_Selected passage_:
== Segment start ==

# Pigeon tracks in the snow



## Poulette (Feb 5, 2002)

Friends following me to our tree for their breakfast every morning, and after a big seed party!  

Suz.


----------



## Skyeking (Jan 17, 2003)

How wonderful!  I would like to order wall paper with their little foot (print)tracks on it. 

The picture of the pigeon flying against the white snow is very striking.

Thank you for sharing.


----------



## Larry_Cologne (Jul 6, 2004)

*Pigeon footprints*

Pigeon footprints. Ahh...

Our Pidgiepoo walked on one of my wife's painting canvasses while she was looking away, after she had stretched and primed it. Though Pidgiepoo has been gone a year this month, we still have tiny white footprints on the black-toned cement floor of the atelier to remind us of him. 

It is another type of pigeon footprint that is very special to me, though: when you are lying down and they walk all over you as you are waking up. The feel of their tiny feet (with dull claws) reminded my wife of the grasp of a baby's hand. A very good therapy of sorts. Could be called "Footprints for the soul." 
I told her we could rent our bird out for therapy sessions.

== Segment end ==

[Plain-text document sources]
== Segment start ==

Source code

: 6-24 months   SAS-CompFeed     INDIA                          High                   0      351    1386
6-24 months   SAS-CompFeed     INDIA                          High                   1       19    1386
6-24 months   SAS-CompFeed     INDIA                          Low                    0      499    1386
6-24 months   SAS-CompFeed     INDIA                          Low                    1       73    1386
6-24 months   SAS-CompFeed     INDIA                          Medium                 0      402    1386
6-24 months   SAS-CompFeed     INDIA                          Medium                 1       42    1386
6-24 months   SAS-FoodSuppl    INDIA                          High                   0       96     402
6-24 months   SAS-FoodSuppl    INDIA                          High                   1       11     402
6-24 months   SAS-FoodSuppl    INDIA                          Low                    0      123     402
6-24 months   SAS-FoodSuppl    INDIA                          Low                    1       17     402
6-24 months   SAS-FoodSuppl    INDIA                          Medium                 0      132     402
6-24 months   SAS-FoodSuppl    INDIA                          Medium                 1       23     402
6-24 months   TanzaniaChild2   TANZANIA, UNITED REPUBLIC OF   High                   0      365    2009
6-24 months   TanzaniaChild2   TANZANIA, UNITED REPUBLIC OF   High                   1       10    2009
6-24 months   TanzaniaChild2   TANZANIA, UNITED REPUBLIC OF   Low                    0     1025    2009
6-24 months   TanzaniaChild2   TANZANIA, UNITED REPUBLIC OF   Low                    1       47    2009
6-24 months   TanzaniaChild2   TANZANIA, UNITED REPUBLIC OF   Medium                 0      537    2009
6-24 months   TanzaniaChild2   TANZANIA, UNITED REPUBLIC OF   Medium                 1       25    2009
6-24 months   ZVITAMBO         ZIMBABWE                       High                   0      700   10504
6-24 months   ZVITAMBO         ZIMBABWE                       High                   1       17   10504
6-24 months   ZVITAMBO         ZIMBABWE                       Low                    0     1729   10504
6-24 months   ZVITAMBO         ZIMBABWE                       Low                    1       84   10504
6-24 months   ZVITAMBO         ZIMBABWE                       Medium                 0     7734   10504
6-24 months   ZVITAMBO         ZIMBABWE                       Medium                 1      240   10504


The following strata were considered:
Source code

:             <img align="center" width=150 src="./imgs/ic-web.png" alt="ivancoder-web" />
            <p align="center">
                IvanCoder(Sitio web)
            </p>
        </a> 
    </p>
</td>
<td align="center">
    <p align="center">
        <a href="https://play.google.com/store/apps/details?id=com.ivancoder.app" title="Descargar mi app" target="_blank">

== Segment end ==

_Problems to work on_:
**a)** In the thread about pigeon tracks in the snow, what did the feel of the pigeon's tiny feet remind Larry_Cologne's wife of?
**b)** Write the next part of the thread about pigeon tracks in the snow, picking up after its final line.

_Answers per task_:
**a)** The grasp of a baby's hand.

**b)**
It may sound strange, but if you've tried it you will probably agree that it is a most pleasant sensation.


----------



## TerriB (Nov 16, 2003)

Suz, neat pigeon pattern in the snow.

Treesa, I'd like to piggyback on your wallpaper order!

Good observation, Larry. Ah, the pitter-patter of little feet!


----------



## Poulette (Feb 5, 2002)

Larry_Cologne said:


> Pigeon footprints. Ahh...
> 
> It is another type of pigeon footprint that is very special to me, though: when you are lying down and they walk all over you as you are waking up. The feel of their tiny feet (with dull claws) reminded my wife of the grasp of a baby's hand. A very good therapy of sorts. Could be called "Footprints for the soul."
> .


Yes Larry! A very funny sensation! I let my doves out of their cages long enough for them to land on me and take a "walk on the giant" ... they seem to enjoy it too  

Suz.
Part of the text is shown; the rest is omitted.